By Yishane Lee
Recent genetic studies have identified that the protein Ripor2 (formerly known as Fam65b) is an important molecule for hearing. It localizes to the stereocilia of auditory hair cells and causes deafness when mutations disrupt its function.
In a study published in the Journal of Molecular Medicine in November 2018, Oscar Diaz-Horta, Ph.D., a 2017 Emerging Research Grants (ERG) scientist, and colleagues further show the role the protein plays by demonstrating how it interacts with other proteins during the development of the hair cell bundle. The team found that the absence of Ripor2 changes the orientation of the hair cell bundle, which in turn affects hearing ability.
Ripor2 interacts with Myh9, a protein encoded by a known deafness gene, and Myh9 is expressed in the hair cell bundle stereocilia as well as its kinocilia (apices). The team found that the absence of Ripor2 means that Myh9 is low in abundance. In the study, Ripor2-deficient mice developed hair cell bundles with atypically localized kinocilia and reduced abundance of a phosphorylated form of Myh9. (Phosphorylation is a cellular process critical for protein function.)
Another specific kinociliary protein, acetylated alpha tubulin, helps stabilize cell structures. The researchers found it is also reduced in the absence of Ripor2.

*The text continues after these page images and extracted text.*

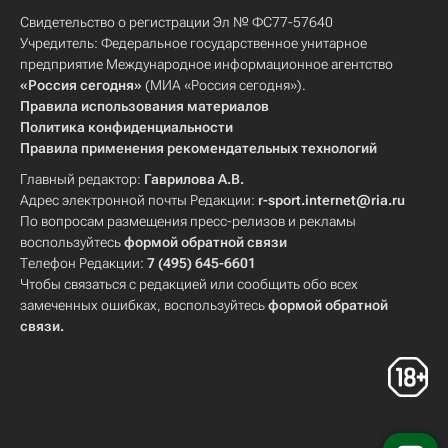
Свидетельство о регистрации Эл № ФС77-57640
Учредитель: Федеральное государственное унитарное
предприятие Международное информационное агентство
«Россия сегодня»
(МИА «Россия сегодня»).
Правила использования материалов
Политика конфиденциальности
Правила применения рекомендательных технологий
Главный редактор:
Гаврилова А.В.
Адрес электронной почты Редакции:
r-sport.internet@ria.ru
По вопросам размещения пресс-релизов и рекламы
воспользуйтесь
формой обратной связи
Телефон Редакции:
7 (495) 645-6601
Чтобы связаться с редакцией или сообщить обо всех
замеченных ошибках, воспользуйтесь
формой обратной
связи
.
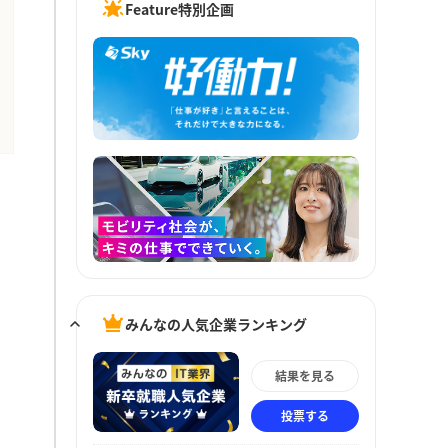
Feature特別企画
みんなの人気企業ランキング
結果を見る
投票する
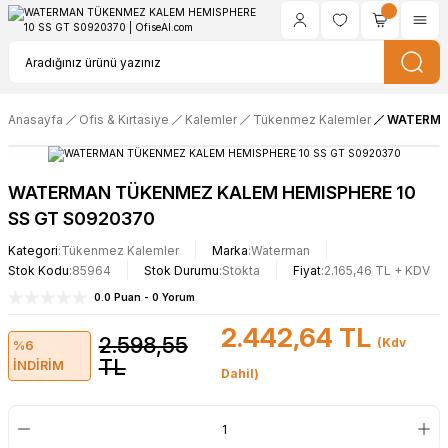
Anasayfa
Ofis & Kırtasiye
Kalemler
Tükenmez Kalemler
WATERMAN
WATERMAN TÜKENMEZ KALEM HEMISPHERE 10
SS GT S0920370
Kategori
Tükenmez Kalemler
Marka
Waterman
Stok Kodu
85964
Stok Durumu
Stokta
Fiyat
2.165,46 TL + KDV
0.0 Puan - 0 Yorum
2.442,64 TL
2.598,55
(Kdv
%6
TL
İNDİRİM
Dahil)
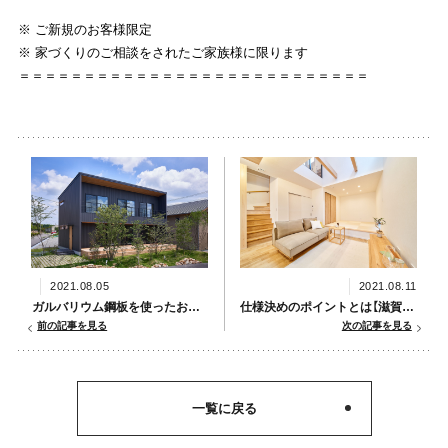
※ ご新規のお客様限定
※ 家づくりのご相談をされたご家族様に限ります
＝＝＝＝＝＝＝＝＝＝＝＝＝＝＝＝＝＝＝＝＝＝＝＝＝＝＝
2021.08.05
2021.08.11
ガルバリウム鋼板を使ったおしゃれなお家【滋賀県甲賀市新築コラムVol.195】
仕様決めのポイントとは【滋賀県甲賀市新築コラムVol.197】
前の記事を見る
次の記事を見る
一覧に戻る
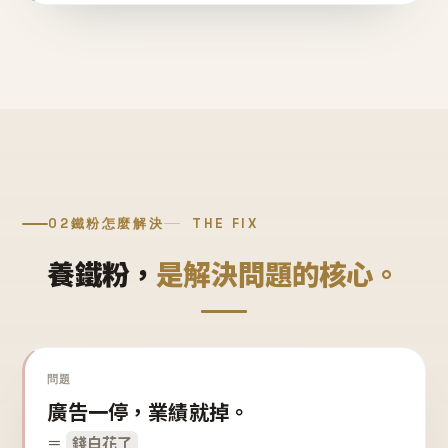
02
鐵粉怎麼解決
THE FIX
養鐵粉，
是解決問題的核心。
問題
廣告一停，業績就掉。
＝
錢白花了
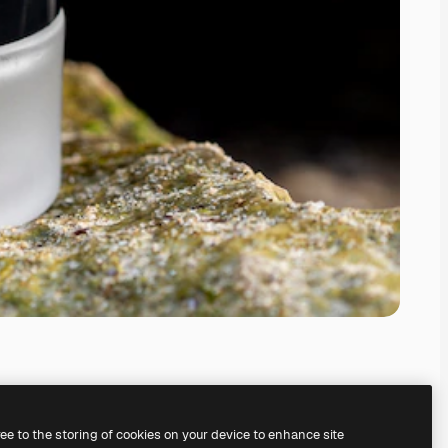
ree to the storing of cookies on your device to enhance site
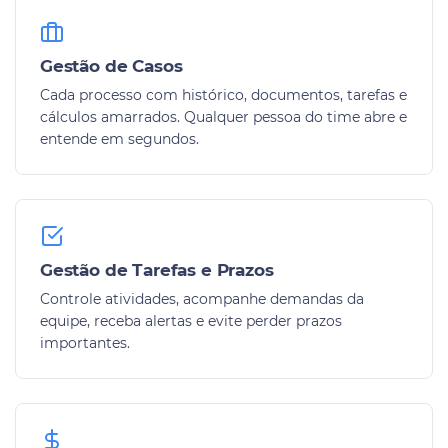
Gestão de Casos
Cada processo com histórico, documentos, tarefas e
cálculos amarrados. Qualquer pessoa do time abre e
entende em segundos.
Gestão de Tarefas e Prazos
Controle atividades, acompanhe demandas da
equipe, receba alertas e evite perder prazos
importantes.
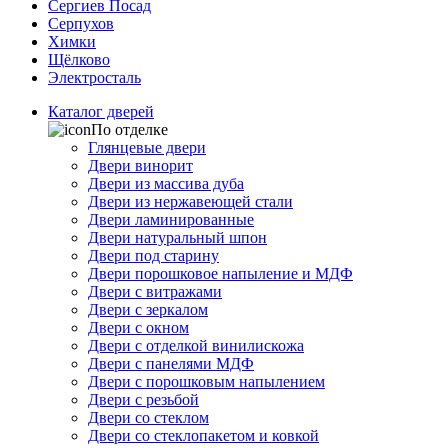
Сергиев Посад
Серпухов
Химки
Щёлково
Электросталь
Каталог дверей
По отделке
Глянцевые двери
Двери винорит
Двери из массива дуба
Двери из нержавеющей стали
Двери ламинированные
Двери натуральный шпон
Двери под старину
Двери порошковое напыление и МДФ
Двери с витражами
Двери с зеркалом
Двери с окном
Двери с отделкой винилискожа
Двери с панелями МДФ
Двери с порошковым напылением
Двери с резьбой
Двери со стеклом
Двери со стеклопакетом и ковкой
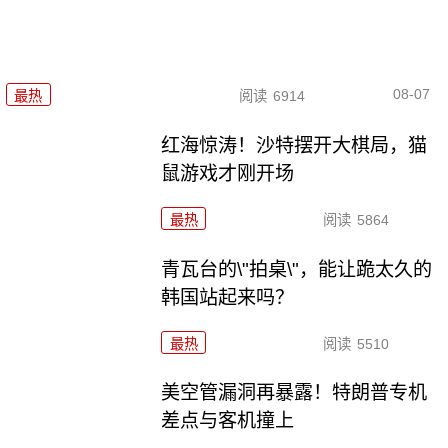
08-07
最热
阅读
6914
红海惊涛！沙特摆开大棋局，猫
鼠游戏才刚开场
最热
阅读
5864
青瓦台的\"拍桌\"，能让跪太久的
韩国站起来吗？
最热
阅读
5510
美空管漏洞再暴露！特朗普专机
差点与客机撞上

The study concludes that Ripor2 deficiency affects the abundance and/or role of proteins in stereocilia and kinocilia, which negatively affects the structure and function of the auditory hair cell bundle. These newly detailed molecular aspects of hearing will help to better understand how, when these molecular actions are disrupted, hearing loss occurs.
A 2017 ERG scientist funded by the Children’s Hearing Institute (CHI), Oscar Diaz-Horta, Ph.D., was an assistant scientist in the department of human genetics at the University of Miami. He passed away suddenly in August 2018, while this paper was in production. HHF and CHI both send our deepest condolences to Diaz-Horta’s family and colleagues.